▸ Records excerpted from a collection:
***

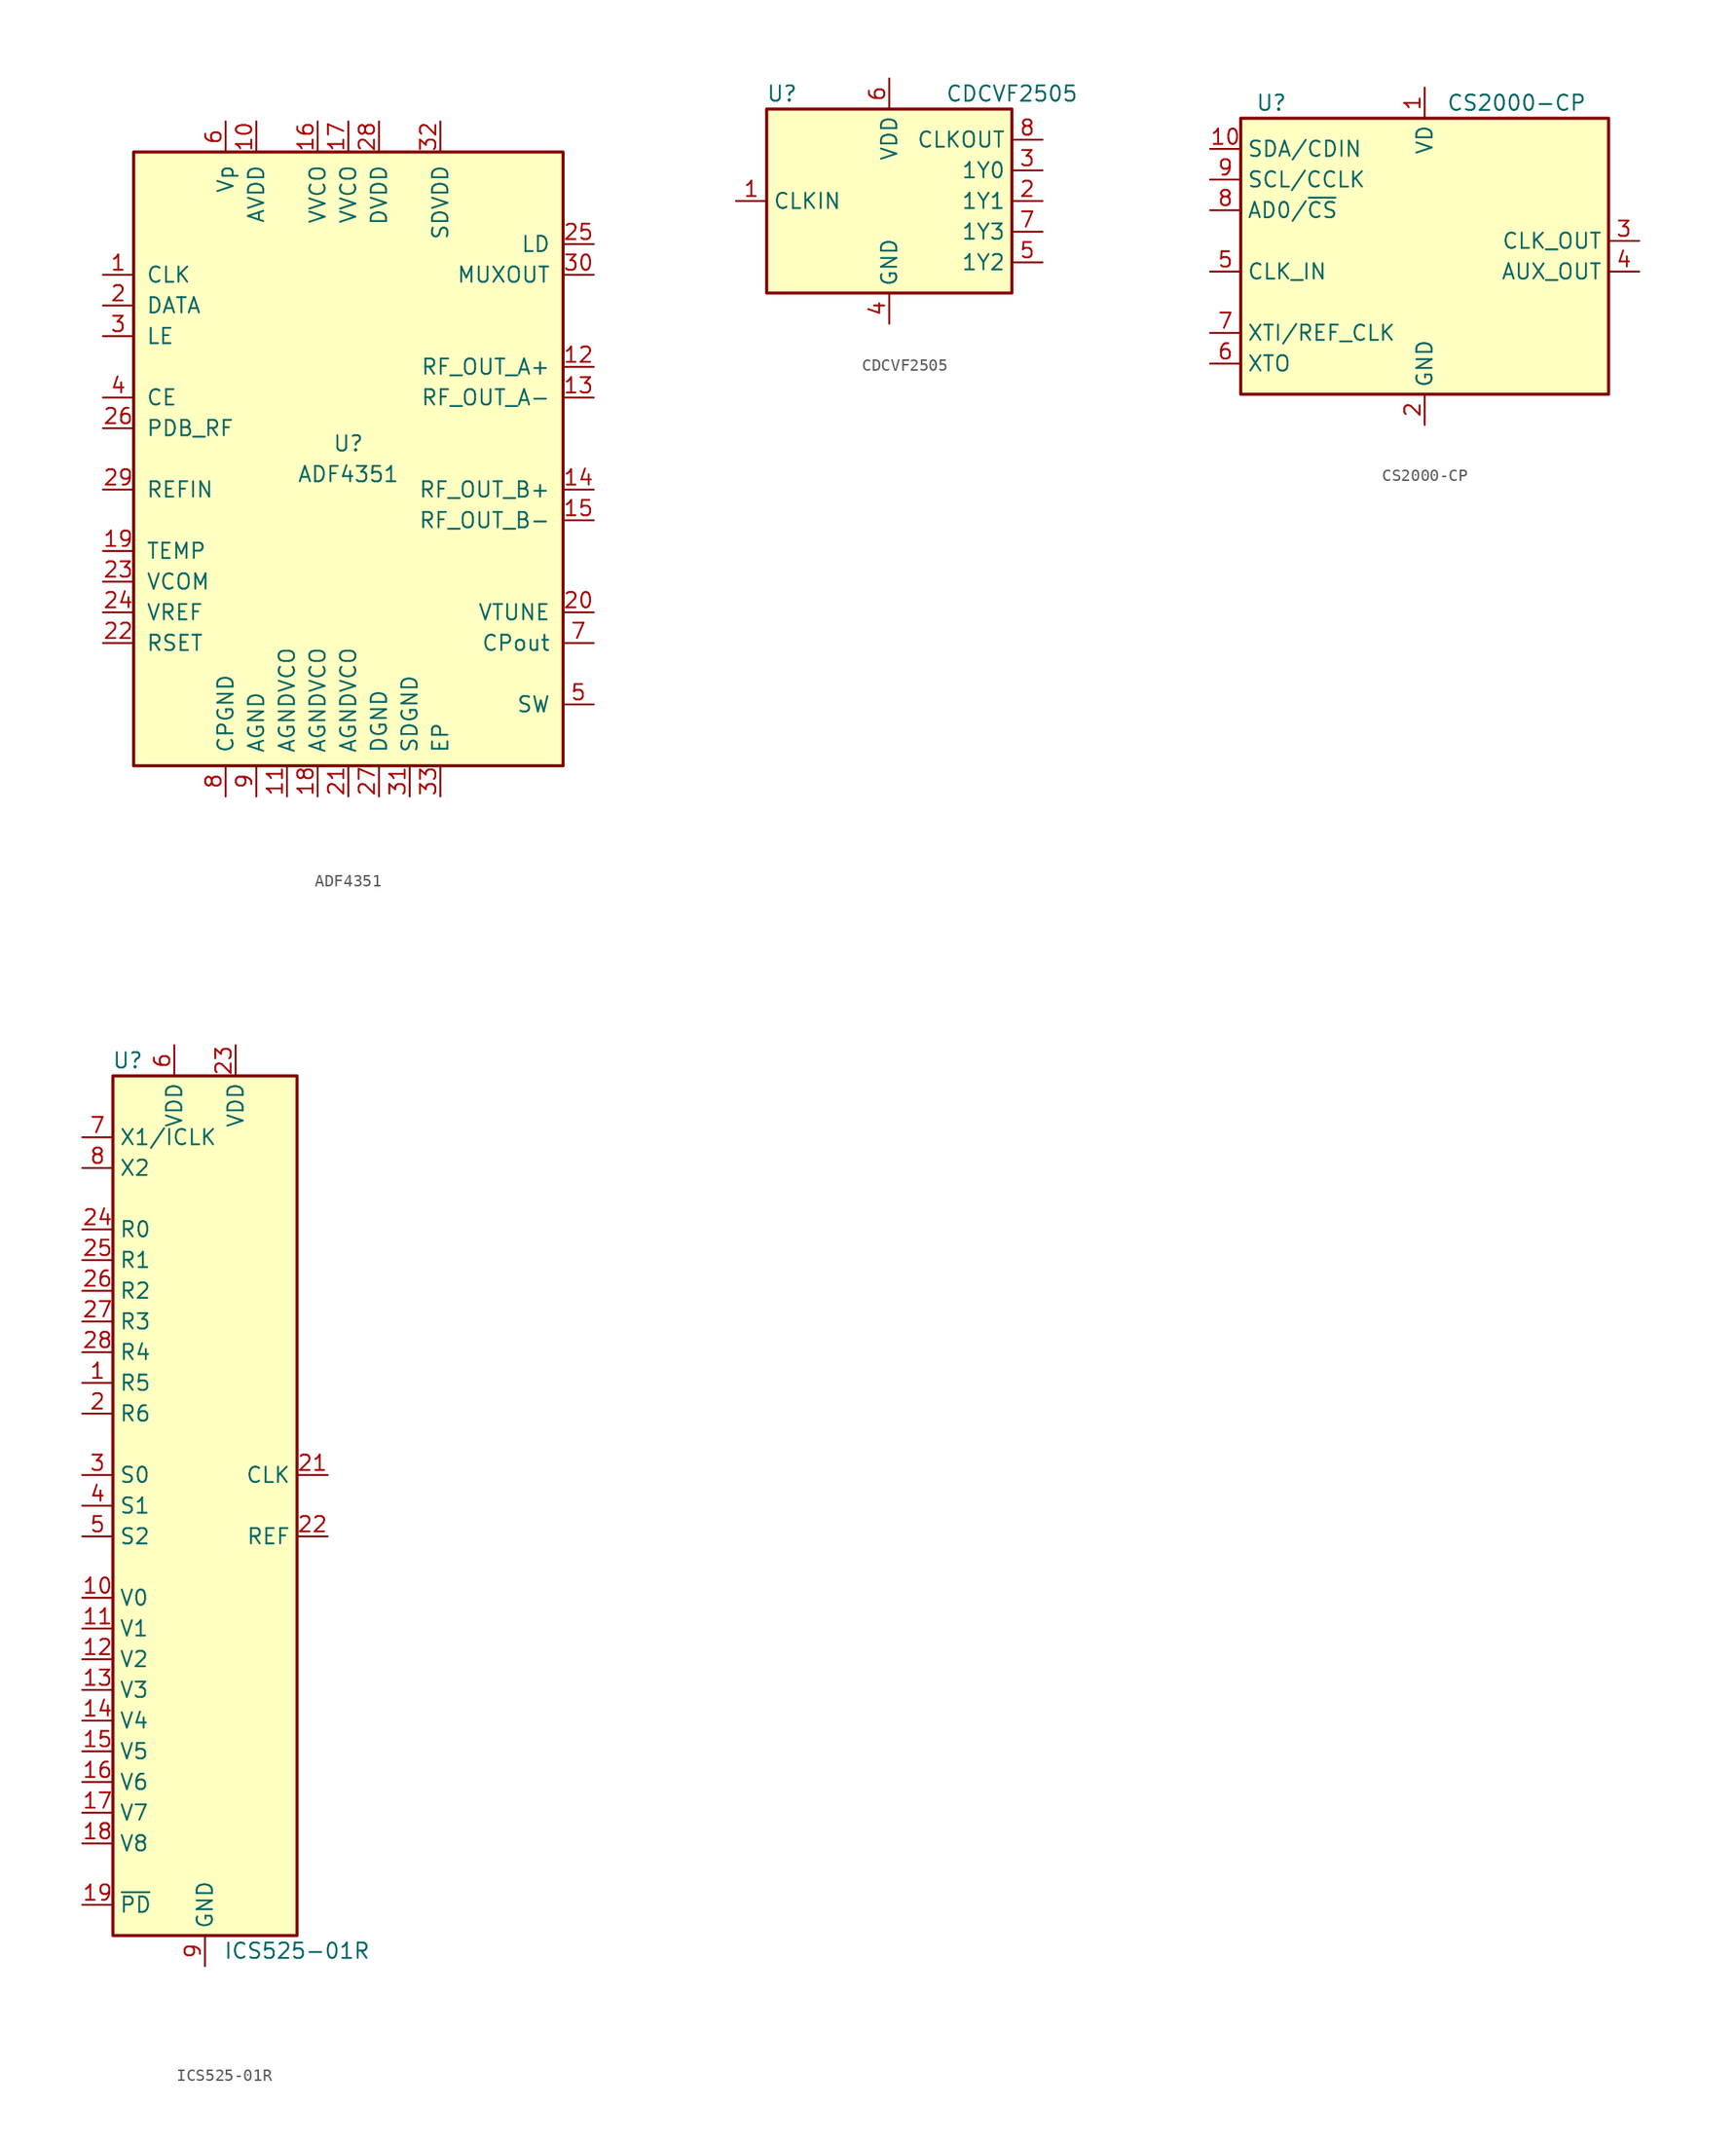
<source format=kicad_sym>
(kicad_symbol_lib
  (version 20201005)
  (generator kicad_symbol_editor)
  (symbol "Timer_PLL:ADF4351"
    (pin_names
      (offset 1.016))
    (property "Reference" "U"
      (at 0 1.27 0)
      (effects (font (size 1.27 1.27))))
    (property "Value" "ADF4351"
      (at 0 -1.27 0)
      (effects (font (size 1.27 1.27))))
    (symbol "ADF4351_0_1"
      (rectangle (start 17.78 25.4) (end -17.78 -25.4) (stroke (width 0.254)) (fill (type background))))
    (symbol "ADF4351_1_1"
      (pin input line (at -20.32 15.24 0) (length 2.54) (name "CLK" (effects (font (size 1.27 1.27)))) (number "1" (effects (font (size 1.27 1.27)))))
      (pin power_in line (at -7.62 27.94 270) (length 2.54) (name "AVDD" (effects (font (size 1.27 1.27)))) (number "10" (effects (font (size 1.27 1.27)))))
      (pin power_in line (at -5.08 -27.94 90) (length 2.54) (name "AGNDVCO" (effects (font (size 1.27 1.27)))) (number "11" (effects (font (size 1.27 1.27)))))
      (pin output line (at 20.32 7.62 180) (length 2.54) (name "RF_OUT_A+" (effects (font (size 1.27 1.27)))) (number "12" (effects (font (size 1.27 1.27)))))
      (pin output line (at 20.32 5.08 180) (length 2.54) (name "RF_OUT_A-" (effects (font (size 1.27 1.27)))) (number "13" (effects (font (size 1.27 1.27)))))
      (pin output line (at 20.32 -2.54 180) (length 2.54) (name "RF_OUT_B+" (effects (font (size 1.27 1.27)))) (number "14" (effects (font (size 1.27 1.27)))))
      (pin output line (at 20.32 -5.08 180) (length 2.54) (name "RF_OUT_B-" (effects (font (size 1.27 1.27)))) (number "15" (effects (font (size 1.27 1.27)))))
      (pin power_in line (at -2.54 27.94 270) (length 2.54) (name "VVCO" (effects (font (size 1.27 1.27)))) (number "16" (effects (font (size 1.27 1.27)))))
      (pin power_in line (at 0 27.94 270) (length 2.54) (name "VVCO" (effects (font (size 1.27 1.27)))) (number "17" (effects (font (size 1.27 1.27)))))
      (pin power_in line (at -2.54 -27.94 90) (length 2.54) (name "AGNDVCO" (effects (font (size 1.27 1.27)))) (number "18" (effects (font (size 1.27 1.27)))))
      (pin input line (at -20.32 -7.62 0) (length 2.54) (name "TEMP" (effects (font (size 1.27 1.27)))) (number "19" (effects (font (size 1.27 1.27)))))
      (pin input line (at -20.32 12.7 0) (length 2.54) (name "DATA" (effects (font (size 1.27 1.27)))) (number "2" (effects (font (size 1.27 1.27)))))
      (pin input line (at 20.32 -12.7 180) (length 2.54) (name "VTUNE" (effects (font (size 1.27 1.27)))) (number "20" (effects (font (size 1.27 1.27)))))
      (pin power_in line (at 0 -27.94 90) (length 2.54) (name "AGNDVCO" (effects (font (size 1.27 1.27)))) (number "21" (effects (font (size 1.27 1.27)))))
      (pin input line (at -20.32 -15.24 0) (length 2.54) (name "RSET" (effects (font (size 1.27 1.27)))) (number "22" (effects (font (size 1.27 1.27)))))
      (pin input line (at -20.32 -10.16 0) (length 2.54) (name "VCOM" (effects (font (size 1.27 1.27)))) (number "23" (effects (font (size 1.27 1.27)))))
      (pin input line (at -20.32 -12.7 0) (length 2.54) (name "VREF" (effects (font (size 1.27 1.27)))) (number "24" (effects (font (size 1.27 1.27)))))
      (pin input line (at 20.32 17.78 180) (length 2.54) (name "LD" (effects (font (size 1.27 1.27)))) (number "25" (effects (font (size 1.27 1.27)))))
      (pin input line (at -20.32 2.54 0) (length 2.54) (name "PDB_RF" (effects (font (size 1.27 1.27)))) (number "26" (effects (font (size 1.27 1.27)))))
      (pin power_in line (at 2.54 -27.94 90) (length 2.54) (name "DGND" (effects (font (size 1.27 1.27)))) (number "27" (effects (font (size 1.27 1.27)))))
      (pin power_in line (at 2.54 27.94 270) (length 2.54) (name "DVDD" (effects (font (size 1.27 1.27)))) (number "28" (effects (font (size 1.27 1.27)))))
      (pin input line (at -20.32 -2.54 0) (length 2.54) (name "REFIN" (effects (font (size 1.27 1.27)))) (number "29" (effects (font (size 1.27 1.27)))))
      (pin input line (at -20.32 10.16 0) (length 2.54) (name "LE" (effects (font (size 1.27 1.27)))) (number "3" (effects (font (size 1.27 1.27)))))
      (pin output line (at 20.32 15.24 180) (length 2.54) (name "MUXOUT" (effects (font (size 1.27 1.27)))) (number "30" (effects (font (size 1.27 1.27)))))
      (pin power_in line (at 5.08 -27.94 90) (length 2.54) (name "SDGND" (effects (font (size 1.27 1.27)))) (number "31" (effects (font (size 1.27 1.27)))))
      (pin power_in line (at 7.62 27.94 270) (length 2.54) (name "SDVDD" (effects (font (size 1.27 1.27)))) (number "32" (effects (font (size 1.27 1.27)))))
      (pin power_in line (at 7.62 -27.94 90) (length 2.54) (name "EP" (effects (font (size 1.27 1.27)))) (number "33" (effects (font (size 1.27 1.27)))))
      (pin input line (at -20.32 5.08 0) (length 2.54) (name "CE" (effects (font (size 1.27 1.27)))) (number "4" (effects (font (size 1.27 1.27)))))
      (pin input line (at 20.32 -20.32 180) (length 2.54) (name "SW" (effects (font (size 1.27 1.27)))) (number "5" (effects (font (size 1.27 1.27)))))
      (pin power_in line (at -10.16 27.94 270) (length 2.54) (name "Vp" (effects (font (size 1.27 1.27)))) (number "6" (effects (font (size 1.27 1.27)))))
      (pin input line (at 20.32 -15.24 180) (length 2.54) (name "CPout" (effects (font (size 1.27 1.27)))) (number "7" (effects (font (size 1.27 1.27)))))
      (pin power_in line (at -10.16 -27.94 90) (length 2.54) (name "CPGND" (effects (font (size 1.27 1.27)))) (number "8" (effects (font (size 1.27 1.27)))))
      (pin power_in line (at -7.62 -27.94 90) (length 2.54) (name "AGND" (effects (font (size 1.27 1.27)))) (number "9" (effects (font (size 1.27 1.27)))))))
  (symbol "Timer_PLL:CDCVF2505"
    (property "Reference" "U"
      (at -8.89 8.89 0)
      (effects (font (size 1.27 1.27))))
    (property "Value" "CDCVF2505"
      (at 10.16 8.89 0)
      (effects (font (size 1.27 1.27))))
    (symbol "CDCVF2505_0_1"
      (rectangle (start -10.16 7.62) (end 10.16 -7.62) (stroke (width 0.254)) (fill (type background))))
    (symbol "CDCVF2505_1_1"
      (pin input line (at -12.7 0 0) (length 2.54) (name "CLKIN" (effects (font (size 1.27 1.27)))) (number "1" (effects (font (size 1.27 1.27)))))
      (pin tri_state line (at 12.7 0 180) (length 2.54) (name "1Y1" (effects (font (size 1.27 1.27)))) (number "2" (effects (font (size 1.27 1.27)))))
      (pin tri_state line (at 12.7 2.54 180) (length 2.54) (name "1Y0" (effects (font (size 1.27 1.27)))) (number "3" (effects (font (size 1.27 1.27)))))
      (pin power_in line (at 0 -10.16 90) (length 2.54) (name "GND" (effects (font (size 1.27 1.27)))) (number "4" (effects (font (size 1.27 1.27)))))
      (pin tri_state line (at 12.7 -5.08 180) (length 2.54) (name "1Y2" (effects (font (size 1.27 1.27)))) (number "5" (effects (font (size 1.27 1.27)))))
      (pin power_in line (at 0 10.16 270) (length 2.54) (name "VDD" (effects (font (size 1.27 1.27)))) (number "6" (effects (font (size 1.27 1.27)))))
      (pin tri_state line (at 12.7 -2.54 180) (length 2.54) (name "1Y3" (effects (font (size 1.27 1.27)))) (number "7" (effects (font (size 1.27 1.27)))))
      (pin tri_state line (at 12.7 5.08 180) (length 2.54) (name "CLKOUT" (effects (font (size 1.27 1.27)))) (number "8" (effects (font (size 1.27 1.27)))))))
  (symbol "Timer_PLL:CS2000-CP"
    (property "Reference" "U"
      (at -12.7 13.97 0)
      (effects (font (size 1.27 1.27))))
    (property "Value" "CS2000-CP"
      (at 7.62 13.97 0)
      (effects (font (size 1.27 1.27))))
    (symbol "CS2000-CP_0_1"
      (rectangle (start -15.24 12.7) (end 15.24 -10.16) (stroke (width 0.254)) (fill (type background))))
    (symbol "CS2000-CP_1_1"
      (pin power_in line (at 0 15.24 270) (length 2.54) (name "VD" (effects (font (size 1.27 1.27)))) (number "1" (effects (font (size 1.27 1.27)))))
      (pin bidirectional line (at -17.78 10.16 0) (length 2.54) (name "SDA/CDIN" (effects (font (size 1.27 1.27)))) (number "10" (effects (font (size 1.27 1.27)))))
      (pin power_in line (at 0 -12.7 90) (length 2.54) (name "GND" (effects (font (size 1.27 1.27)))) (number "2" (effects (font (size 1.27 1.27)))))
      (pin output line (at 17.78 2.54 180) (length 2.54) (name "CLK_OUT" (effects (font (size 1.27 1.27)))) (number "3" (effects (font (size 1.27 1.27)))))
      (pin output line (at 17.78 0 180) (length 2.54) (name "AUX_OUT" (effects (font (size 1.27 1.27)))) (number "4" (effects (font (size 1.27 1.27)))))
      (pin input line (at -17.78 0 0) (length 2.54) (name "CLK_IN" (effects (font (size 1.27 1.27)))) (number "5" (effects (font (size 1.27 1.27)))))
      (pin output line (at -17.78 -7.62 0) (length 2.54) (name "XTO" (effects (font (size 1.27 1.27)))) (number "6" (effects (font (size 1.27 1.27)))))
      (pin input line (at -17.78 -5.08 0) (length 2.54) (name "XTI/REF_CLK" (effects (font (size 1.27 1.27)))) (number "7" (effects (font (size 1.27 1.27)))))
      (pin input line (at -17.78 5.08 0) (length 2.54) (name "AD0/~CS" (effects (font (size 1.27 1.27)))) (number "8" (effects (font (size 1.27 1.27)))))
      (pin input line (at -17.78 7.62 0) (length 2.54) (name "SCL/CCLK" (effects (font (size 1.27 1.27)))) (number "9" (effects (font (size 1.27 1.27)))))))
  (symbol "Timer_PLL:ICS525-01R"
    (property "Reference" "U"
      (at -5.08 36.83 0)
      (effects (font (size 1.27 1.27)) (justify right)))
    (property "Value" "ICS525-01R"
      (at 7.62 -36.83 0)
      (effects (font (size 1.27 1.27))))
    (symbol "ICS525-01R_0_1"
      (rectangle (start -7.62 35.56) (end 7.62 -35.56) (stroke (width 0.254)) (fill (type background))))
    (symbol "ICS525-01R_1_1"
      (pin input line (at -10.16 10.16 0) (length 2.54) (name "R5" (effects (font (size 1.27 1.27)))) (number "1" (effects (font (size 1.27 1.27)))))
      (pin input line (at -10.16 -7.62 0) (length 2.54) (name "V0" (effects (font (size 1.27 1.27)))) (number "10" (effects (font (size 1.27 1.27)))))
      (pin input line (at -10.16 -10.16 0) (length 2.54) (name "V1" (effects (font (size 1.27 1.27)))) (number "11" (effects (font (size 1.27 1.27)))))
      (pin input line (at -10.16 -12.7 0) (length 2.54) (name "V2" (effects (font (size 1.27 1.27)))) (number "12" (effects (font (size 1.27 1.27)))))
      (pin input line (at -10.16 -15.24 0) (length 2.54) (name "V3" (effects (font (size 1.27 1.27)))) (number "13" (effects (font (size 1.27 1.27)))))
      (pin input line (at -10.16 -17.78 0) (length 2.54) (name "V4" (effects (font (size 1.27 1.27)))) (number "14" (effects (font (size 1.27 1.27)))))
      (pin input line (at -10.16 -20.32 0) (length 2.54) (name "V5" (effects (font (size 1.27 1.27)))) (number "15" (effects (font (size 1.27 1.27)))))
      (pin input line (at -10.16 -22.86 0) (length 2.54) (name "V6" (effects (font (size 1.27 1.27)))) (number "16" (effects (font (size 1.27 1.27)))))
      (pin input line (at -10.16 -25.4 0) (length 2.54) (name "V7" (effects (font (size 1.27 1.27)))) (number "17" (effects (font (size 1.27 1.27)))))
      (pin input line (at -10.16 -27.94 0) (length 2.54) (name "V8" (effects (font (size 1.27 1.27)))) (number "18" (effects (font (size 1.27 1.27)))))
      (pin input line (at -10.16 -33.02 0) (length 2.54) (name "~PD" (effects (font (size 1.27 1.27)))) (number "19" (effects (font (size 1.27 1.27)))))
      (pin input line (at -10.16 7.62 0) (length 2.54) (name "R6" (effects (font (size 1.27 1.27)))) (number "2" (effects (font (size 1.27 1.27)))))
      (pin passive line (at 0 -38.1 90) (length 2.54) hide (name "GND" (effects (font (size 1.27 1.27)))) (number "20" (effects (font (size 1.27 1.27)))))
      (pin tri_state line (at 10.16 2.54 180) (length 2.54) (name "CLK" (effects (font (size 1.27 1.27)))) (number "21" (effects (font (size 1.27 1.27)))))
      (pin tri_state line (at 10.16 -2.54 180) (length 2.54) (name "REF" (effects (font (size 1.27 1.27)))) (number "22" (effects (font (size 1.27 1.27)))))
      (pin power_in line (at 2.54 38.1 270) (length 2.54) (name "VDD" (effects (font (size 1.27 1.27)))) (number "23" (effects (font (size 1.27 1.27)))))
      (pin input line (at -10.16 22.86 0) (length 2.54) (name "R0" (effects (font (size 1.27 1.27)))) (number "24" (effects (font (size 1.27 1.27)))))
      (pin input line (at -10.16 20.32 0) (length 2.54) (name "R1" (effects (font (size 1.27 1.27)))) (number "25" (effects (font (size 1.27 1.27)))))
      (pin input line (at -10.16 17.78 0) (length 2.54) (name "R2" (effects (font (size 1.27 1.27)))) (number "26" (effects (font (size 1.27 1.27)))))
      (pin input line (at -10.16 15.24 0) (length 2.54) (name "R3" (effects (font (size 1.27 1.27)))) (number "27" (effects (font (size 1.27 1.27)))))
      (pin input line (at -10.16 12.7 0) (length 2.54) (name "R4" (effects (font (size 1.27 1.27)))) (number "28" (effects (font (size 1.27 1.27)))))
      (pin input line (at -10.16 2.54 0) (length 2.54) (name "S0" (effects (font (size 1.27 1.27)))) (number "3" (effects (font (size 1.27 1.27)))))
      (pin input line (at -10.16 0 0) (length 2.54) (name "S1" (effects (font (size 1.27 1.27)))) (number "4" (effects (font (size 1.27 1.27)))))
      (pin input line (at -10.16 -2.54 0) (length 2.54) (name "S2" (effects (font (size 1.27 1.27)))) (number "5" (effects (font (size 1.27 1.27)))))
      (pin power_in line (at -2.54 38.1 270) (length 2.54) (name "VDD" (effects (font (size 1.27 1.27)))) (number "6" (effects (font (size 1.27 1.27)))))
      (pin input line (at -10.16 30.48 0) (length 2.54) (name "X1/ICLK" (effects (font (size 1.27 1.27)))) (number "7" (effects (font (size 1.27 1.27)))))
      (pin output line (at -10.16 27.94 0) (length 2.54) (name "X2" (effects (font (size 1.27 1.27)))) (number "8" (effects (font (size 1.27 1.27)))))
      (pin power_in line (at 0 -38.1 90) (length 2.54) (name "GND" (effects (font (size 1.27 1.27)))) (number "9" (effects (font (size 1.27 1.27))))))))
</source>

***

▸ WHAT THE EXERCISE ASKS:
Copy out, exactly and alone, the lines of the entries above between the ones holding "(pin tri_state line (at 10.16 2.54" and "(pin input line (at -10.16 2.54", inclusive.

▸ OUTPUT OF THE EXERCISE:
      (pin tri_state line (at 10.16 2.54 180) (length 2.54) (name "CLK" (effects (font (size 1.27 1.27)))) (number "21" (effects (font (size 1.27 1.27)))))
      (pin tri_state line (at 10.16 -2.54 180) (length 2.54) (name "REF" (effects (font (size 1.27 1.27)))) (number "22" (effects (font (size 1.27 1.27)))))
      (pin power_in line (at 2.54 38.1 270) (length 2.54) (name "VDD" (effects (font (size 1.27 1.27)))) (number "23" (effects (font (size 1.27 1.27)))))
      (pin input line (at -10.16 22.86 0) (length 2.54) (name "R0" (effects (font (size 1.27 1.27)))) (number "24" (effects (font (size 1.27 1.27)))))
      (pin input line (at -10.16 20.32 0) (length 2.54) (name "R1" (effects (font (size 1.27 1.27)))) (number "25" (effects (font (size 1.27 1.27)))))
      (pin input line (at -10.16 17.78 0) (length 2.54) (name "R2" (effects (font (size 1.27 1.27)))) (number "26" (effects (font (size 1.27 1.27)))))
      (pin input line (at -10.16 15.24 0) (length 2.54) (name "R3" (effects (font (size 1.27 1.27)))) (number "27" (effects (font (size 1.27 1.27)))))
      (pin input line (at -10.16 12.7 0) (length 2.54) (name "R4" (effects (font (size 1.27 1.27)))) (number "28" (effects (font (size 1.27 1.27)))))
      (pin input line (at -10.16 2.54 0) (length 2.54) (name "S0" (effects (font (size 1.27 1.27)))) (number "3" (effects (font (size 1.27 1.27)))))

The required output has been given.